• [EXERCISE SET]:
A. Can you rewrite the children's hospital text from "Lisa fought for" to "changes us immeasurably.", changing "stay-at-home dads" to "stay-at-home fathers"?
B. What comes next in the children's hospital text? Continue it from the point where it stops.

• [SUPPLIED TEXT]:
::::

Lessons Learned in a Children's Hospital


Over brunch my friend Lisa tells me that she was one of the architects on several buildings for the local children’s hospital. One of the lessons she learned after talking to parents of the patients was the need for family bathrooms: If an older boy/patient wears a diaper, how does the mom change his diaper in a regular bathroom? Does she take a teenage boy into the ladies’ room? Does she go into the mens’ room? What if it’s a father bringing his daughter for an appointment?

Lisa, the only female architect on the project, designed two family bathrooms on each floor of the buildings. The family bathrooms were eliminated by the head of the project for cost reasons—the other architects didn’t understand the necessity.

Lisa fought for the parents. The compromise was one family bathroom on every other floor.

Several of my male friends are stay-at-home dads. They understand the need for family bathrooms. A little perspective changes us immeasurably.

My nephew was a patient at that very same children’s hospital 18 years ago. Here are a few lessons I learned while he was there:

A baptism in a hospital emergency room moments before your 21-day-old nephew has brain surgery is much more nerve-wracking than a church baptism, but the love you feel for him is steadfastly the same.

That steadfast love will be the only thing holding you upright when your tiny nephew is carried down one hallway to surgery in the children’s hospital and his mother–your little sister no matter how old you both are–is wheeled the other way by EMTs because the children’s hospital personnel is unable to treat her after complications from childbirth cause her to collapse.

Your sister’s husband will not know whether he should stay near your nephew’s surgery or go with your sister. Tell him to stay with your nephew. The doctors need a parent close by to make decisions.

::::

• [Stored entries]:
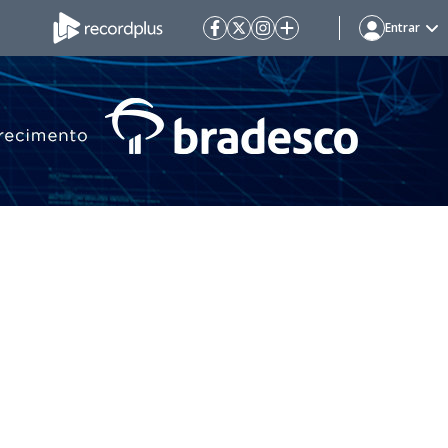
Entrar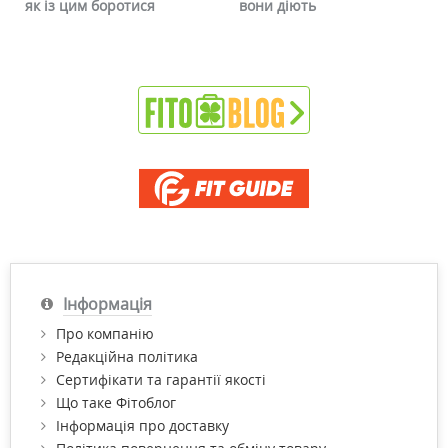
як із цим боротися
вони діють
Інформація
Про компанію
Редакційна політика
Сертифікати та гарантії якості
Що таке Фітоблог
Інформація про доставку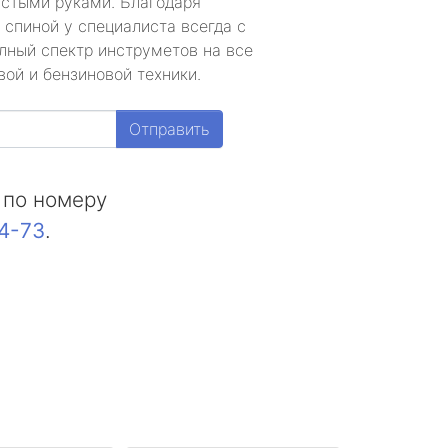
устыми руками. Благодаря
 спиной у специалиста всегда с
лный спектр инструметов на все
ой и бензиновой техники.
Отправить
 по номеру
44-73
.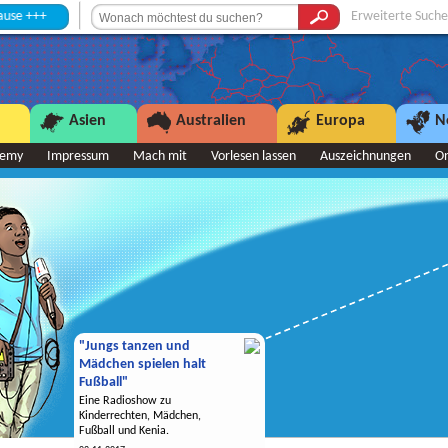
Erweiterte Suche
Asien
Australien
Europa
N
demy
Impressum
Mach mit
Vorlesen lassen
Auszeichnungen
O
"Jungs tanzen und
Mädchen spielen halt
Fußball"
Eine Radioshow zu
Kinderrechten, Mädchen,
Fußball und Kenia.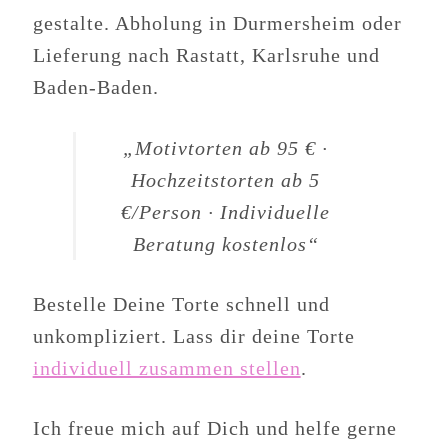
gestalte. Abholung in Durmersheim oder
Lieferung nach Rastatt, Karlsruhe und
Baden-Baden.
„Motivtorten ab 95 € ·
Hochzeitstorten ab 5
€/Person · Individuelle
Beratung kostenlos“
Bestelle Deine Torte schnell und
unkompliziert. Lass dir deine Torte
individuell zusammen stellen
.
Ich freue mich auf Dich und helfe gerne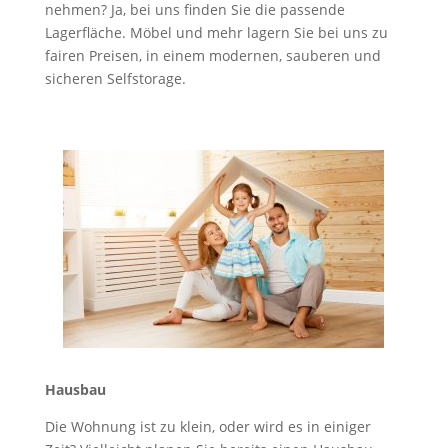
nehmen? Ja, bei uns finden Sie die passende
Lagerfläche. Möbel und mehr lagern Sie bei uns zu
fairen Preisen, in einem modernen, sauberen und
sicheren Selfstorage.
Hausbau
Die Wohnung ist zu klein, oder wird es in einiger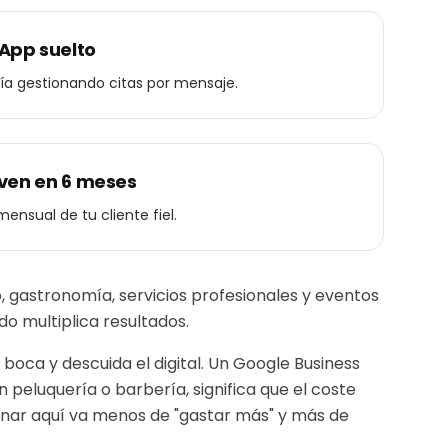
App suelto
día gestionando citas por mensaje.
lven en 6 meses
 mensual de tu cliente fiel.
, gastronomía, servicios profesionales y eventos
o multiplica resultados.
boca y descuida el digital. Un Google Business
un
peluquería o barbería
, significa que el coste
anar aquí va menos de "gastar más" y más de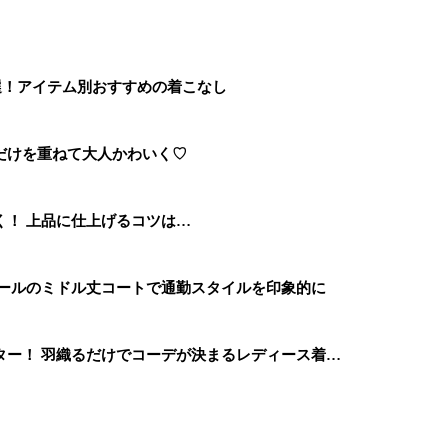
選！アイテム別おすすめの着こなし
だけを重ねて大人かわいく♡
く！ 上品に仕上げるコツは…
ョールのミドル丈コートで通勤スタイルを印象的に
ター！ 羽織るだけでコーデが決まるレディース着…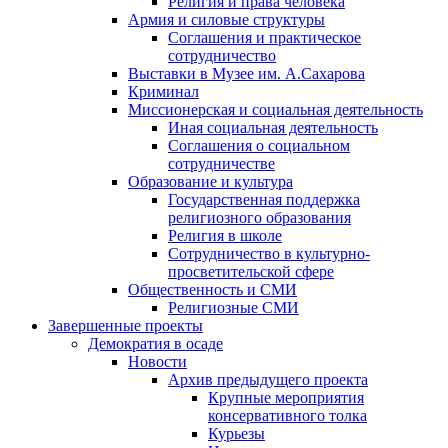
Религия и права человека
Армия и силовые структуры
Соглашения и практическое
сотрудничество
Выставки в Музее им. А.Сахарова
Криминал
Миссионерская и социальная деятельность
Иная социальная деятельность
Соглашения о социальном
сотрудничестве
Образование и культура
Государственная поддержка
религиозного образования
Религия в школе
Сотрудничество в культурно-
просветительской сфере
Общественность и СМИ
Религиозные СМИ
Завершенные проекты
Демократия в осаде
Новости
Архив предыдущего проекта
Крупные мероприятия
консервативного толка
Курьезы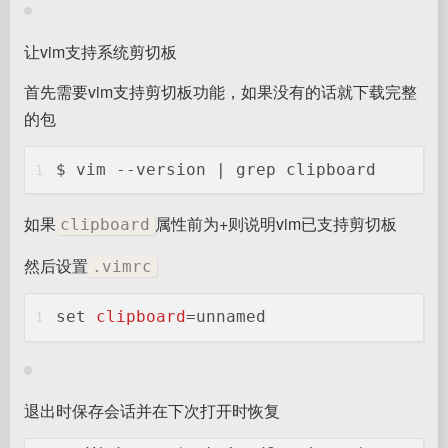
让vim支持系统剪切板
首先需要vim支持剪切板功能，如果没有的话就下载完整
的包
$ vim --version | grep clipboard
1
如果
属性前为+则说明vim已支持剪切板
clipboard
然后设置
.vimrc
set
clipboard
=unnamed
1
退出时保存会话并在下次打开时恢复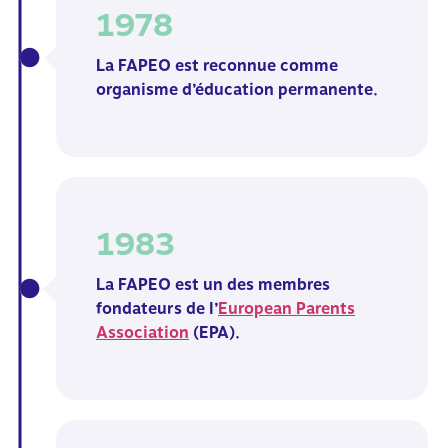
1978
La FAPEO est reconnue comme
organisme
d’éducation permanente.
1983
La FAPEO est un des membres
fondateurs de
l’
European Parents
Association
(EPA).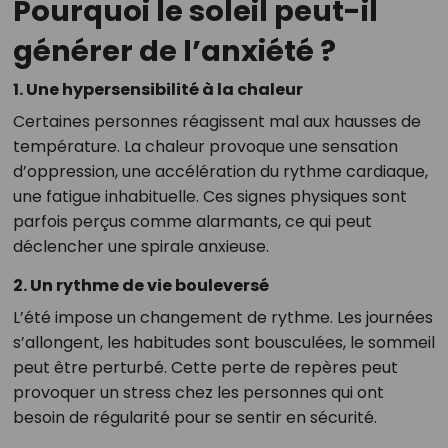
Pourquoi le soleil peut-il
générer de l’anxiété ?
1.
Une hypersensibilité à la chaleur
Certaines personnes réagissent mal aux hausses de
température. La chaleur provoque une sensation
d’oppression, une accélération du rythme cardiaque,
une fatigue inhabituelle. Ces signes physiques sont
parfois perçus comme alarmants, ce qui peut
déclencher une spirale anxieuse.
2.
Un rythme de vie bouleversé
L’été impose un changement de rythme. Les journées
s’allongent, les habitudes sont bousculées, le sommeil
peut être perturbé. Cette perte de repères peut
provoquer un stress chez les personnes qui ont
besoin de régularité pour se sentir en sécurité.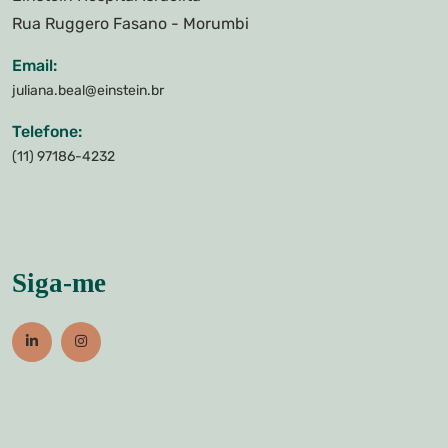
Rua Ruggero Fasano - Morumbi
Email:
juliana.beal@einstein.br
Telefone:
(11) 97186-4232
Siga-me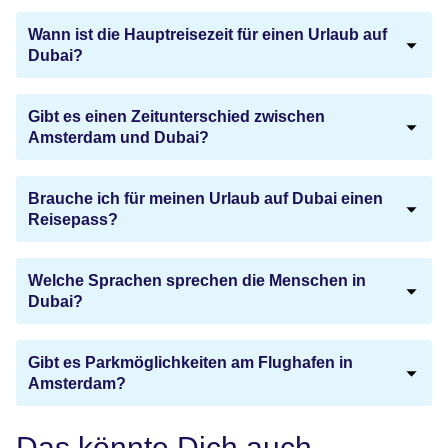
Wann ist die Hauptreisezeit für einen Urlaub auf
Dubai?
Gibt es einen Zeitunterschied zwischen
Amsterdam und Dubai?
Brauche ich für meinen Urlaub auf Dubai einen
Reisepass?
Welche Sprachen sprechen die Menschen in
Dubai?
Gibt es Parkmöglichkeiten am Flughafen in
Amsterdam?
Das könnte Dich auch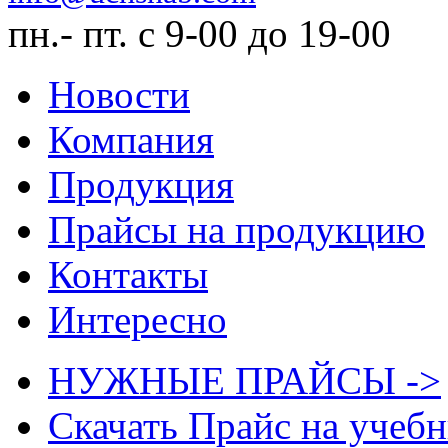
пн.- пт. с 9-00 до 19-00
Новости
Компания
Продукция
Прайсы на продукцию
Контакты
Интересно
НУЖНЫЕ ПРАЙСЫ ->
Скачать Прайс на учеб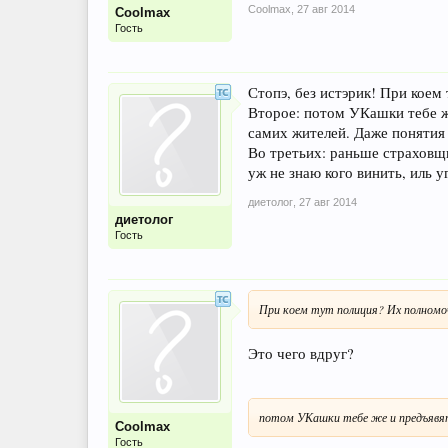
Coolmax
,
27 авг 2014
Coolmax
Гость
Стопэ, без истэрик! При коем
Второе: потом УКашки тебе же
самих жителей. Даже понятия
Во третьих: раньше страховщи
уж не знаю кого винить, иль 
диетолог
,
27 авг 2014
диетолог
Гость
При коем тут полиция? Их полномо
Это чего вдруг?
потом УКашки тебе же и предъявят 
Coolmax
Гость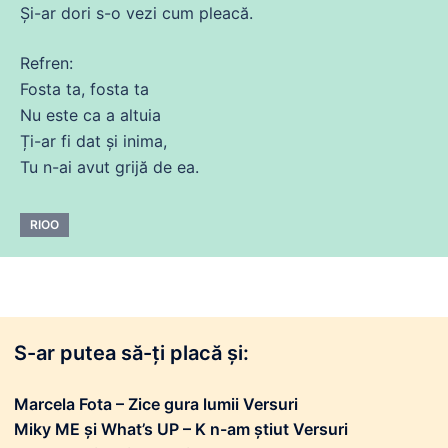
Și
-ar dori s-o vezi cum pleacă.
Refren:
Fosta ta, fosta ta
Nu
este ca a altuia
Ți-ar
fi
dat
și
inima
,
Tu
n-
ai
avut grijă
de
ea
.
RIOO
S-ar putea să-ți placă și:
Marcela Fota – Zice gura lumii Versuri
Miky ME și What’s UP – K n-am știut Versuri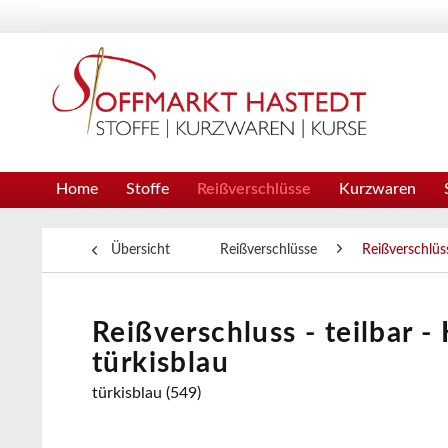
Home
Stoffe
Reißverschlüsse
Kurzwaren
Übersicht
Reißverschlüsse
Reißverschlüss
Reißverschluss - teilbar -
türkisblau
türkisblau (549)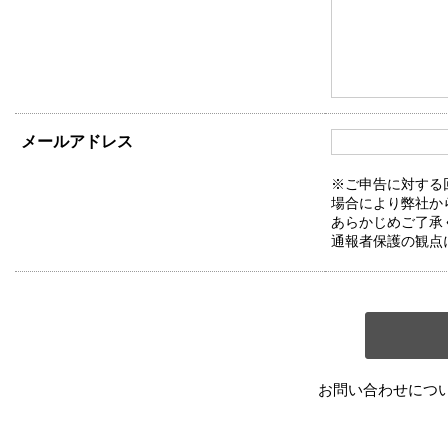
メールアドレス
※ご申告に対する
場合により弊社か
あらかじめご了承
通報者保護の観点
お問い合わせにつ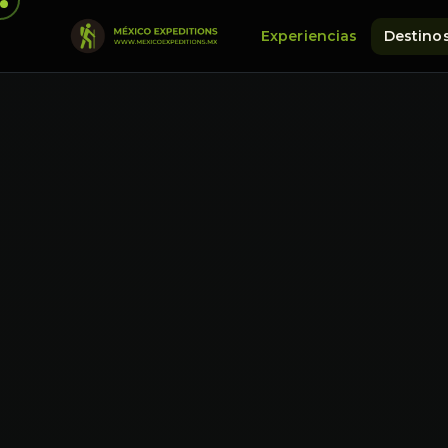
Experiencias
Destino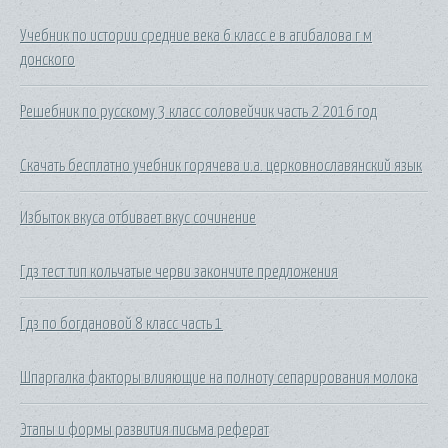
Учебник по истории средние века 6 класс е в агибалова г м
донского
Решебник по русскому 3 класс соловейчик часть 2 2016 год
Скачать бесплатно учебник горячева и.а. церковнославянский язык
Избыток вкуса отбивает вкус сочинение
Гдз тест тип кольчатые черви закончите предложения
Гдз по богдановой 8 класс часть 1
Шпаргалка факторы влияющие на полноту сепарирования молока
Этапы и формы развития письма реферат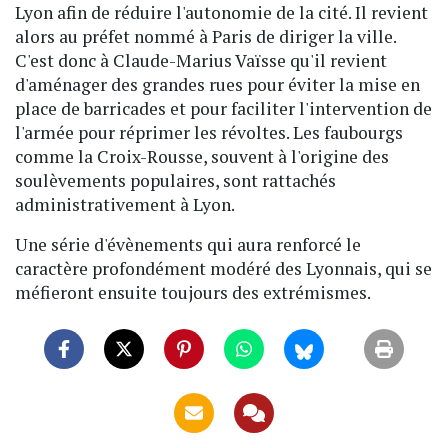
Lyon afin de réduire l'autonomie de la cité. Il revient
alors au préfet nommé à Paris de diriger la ville.
C'est donc à Claude-Marius Vaïsse qu'il revient
d'aménager des grandes rues pour éviter la mise en
place de barricades et pour faciliter l'intervention de
l'armée pour réprimer les révoltes. Les faubourgs
comme la Croix-Rousse, souvent à l'origine des
soulèvements populaires, sont rattachés
administrativement à Lyon.
Une série d'évènements qui aura renforcé le
caractère profondément modéré des Lyonnais, qui se
méfieront ensuite toujours des extrémismes.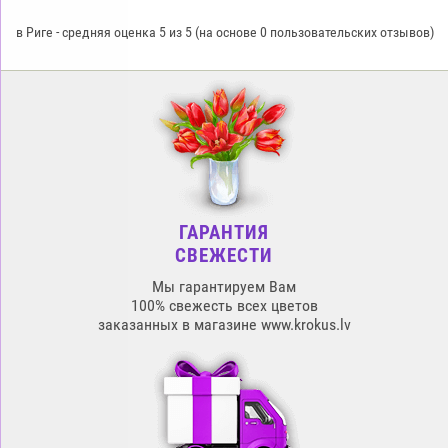
в Риге
-
средняя оценка
5
из
5
(на основе
0
пользовательских отзывов)
ГАРАНТИЯ
СВЕЖЕСТИ
Мы гарантируем Вам
100% свежесть всех цветов
заказанных в магазине www.krokus.lv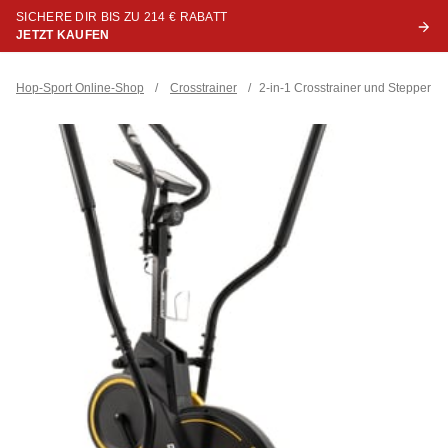
SICHERE DIR BIS ZU 214 € RABATT
JETZT KAUFEN
Hop-Sport Online-Shop
/
Crosstrainer
/
2-in-1 Crosstrainer und Stepper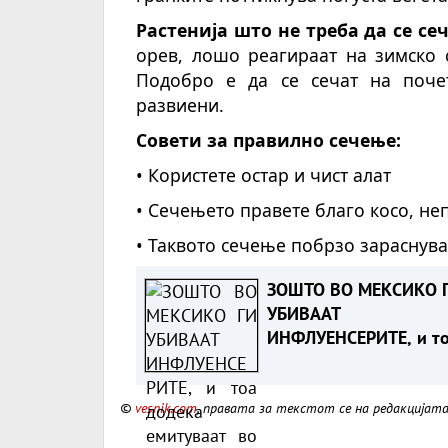
Растенија што не треба да се се
орев, лошо реагираат на зимско 
Подобро е да се сечат на почет
развиени.
Совети за правилно сечење:
• Користете остар и чист алат
• Сечењето правете благо косо, не
• Таквото сечење побрзо зараснува
ЗОШТО ВО МЕКСИКО 
УБИВААТ
ИНФЛУЕНСЕРИТЕ, и т
додека емитуваат во
живо
©
vesnik.com
, правата за текстот се на редакцијат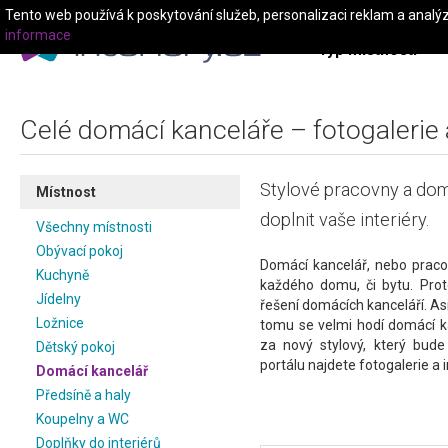
Tento web používá k poskytování služeb, personalizaci reklam a analý
informace
Typ místnosti
Celé domácí kanceláře – fotogalerie 
Stylové pracovny a do
Místnost
doplnit vaše interiéry.
Všechny místnosti
Obývací pokoj
Domácí kancelář, nebo praco
Kuchyně
každého domu, či bytu. Pro
Jídelny
řešení domácích kanceláří. As
Ložnice
tomu se velmi hodí domácí ka
za nový stylový, který bude
Dětský pokoj
portálu najdete fotogalerie a i
Domácí kancelář
Předsíně a haly
Koupelny a WC
Doplňky do interiérů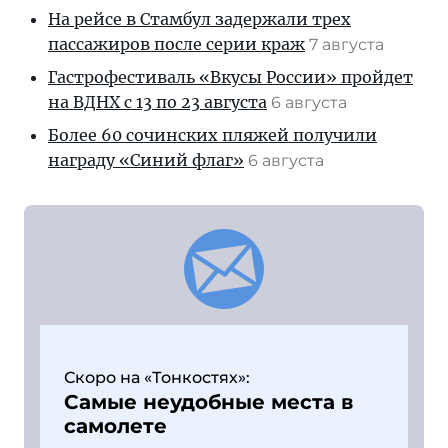
На рейсе в Стамбул задержали трех
пассажиров после серии краж
7 августа
Гастрофестиваль «Вкусы России» пройдет
на ВДНХ с 13 по 23 августа
6 августа
Более 60 сочинских пляжей получили
награду «Синий флаг»
6 августа
Скоро на «Тонкостях»:
Самые неудобные места в
самолете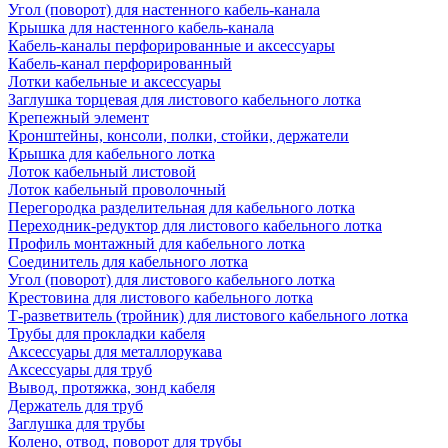
Угол (поворот) для настенного кабель-канала
Крышка для настенного кабель-канала
Кабель-каналы перфорированные и аксессуары
Кабель-канал перфорированный
Лотки кабельные и аксессуары
Заглушка торцевая для листового кабельного лотка
Крепежный элемент
Кронштейны, консоли, полки, стойки, держатели
Крышка для кабельного лотка
Лоток кабельный листовой
Лоток кабельный проволочный
Перегородка разделительная для кабельного лотка
Переходник-редуктор для листового кабельного лотка
Профиль монтажный для кабельного лотка
Соединитель для кабельного лотка
Угол (поворот) для листового кабельного лотка
Крестовина для листового кабельного лотка
Т-разветвитель (тройник) для листового кабельного лотка
Трубы для прокладки кабеля
Аксессуары для металлорукава
Аксессуары для труб
Вывод, протяжка, зонд кабеля
Держатель для труб
Заглушка для трубы
Колено, отвод, поворот для трубы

::::

• [ANSWER LIST]:
A.
Lisa fought for the parents. The compromise was one family bathroom on every other floor.

Several of my male friends are stay-at-home fathers. They understand the need for family bathrooms. A little perspective changes us immeasurably.

B.
The universe will send you an angel in the guise of a nurse’s aide carrying an armload of linens while you’re feeling helpless. This angel will gently place her hand on your arm and softly say, “Honey, it’s gonna be alright.” Go ahead and rest your forehead on her shoulder for a moment. She won’t pull away.

You are emotionally strong enough to look after your sister. You are not quite physically strong enough to push her wheelchair back to your nephew’s ICU room later and you may have to park her behind a post outside the cafeteria while you catch your breath.

You won’t realize until later that on the other side of that post is a table where a couple is eating french fries and your sister is now at the table with them.

The absurdity of parking your sister at a table with strangers, after the emotional trauma of the past few hours, will reduce you both to hysterical laughter followed by hysterical crying. Let it happen. When it’s over you’ll have your second wind and be able to push her the rest of the way.

Your tiny nephew will grow into a strapping teenager that winces whenever you and your sister start telling stories about those emotional early days.

This young man will try to escape when the stories begin because he knows that at some point you and your sister will start crying and insist on hugging him. Let him go. The poor kid has been through enough.

If you watch closely as he escapes you’ll see his scowl turn briefly into a smile. It’s almost as though he enjoys the attention and the love.

<blink!> Smile’s gone. Maybe you imagined it?